EXERCISE BRIEF -
Transcribe each record exactly, but omit pictures.
Start of RECORDED INFORMATION
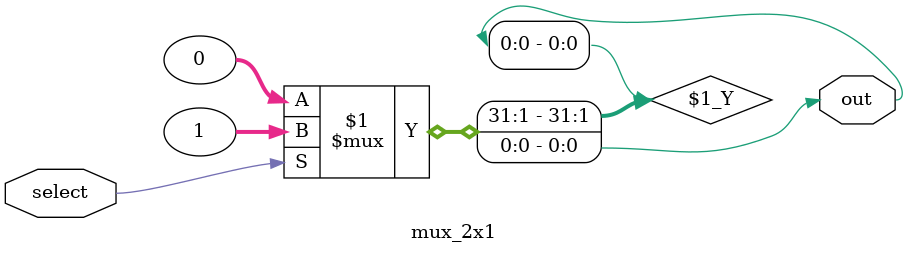
<source format=sv>
`timescale 1ns / 1ps


module mux_2x1 (
  input wire select,
  output wire out
);

assign out = (select) ? 1 : 0;
endmodule

</source>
End of RECORDED INFORMATION
EXPECTED OUTPUT -
<source format=sv>
`timescale 1ns / 1ps


module mux_2x1 (
  input wire select,
  output wire out
);

assign out = (select) ? 1 : 0;
endmodule

</source>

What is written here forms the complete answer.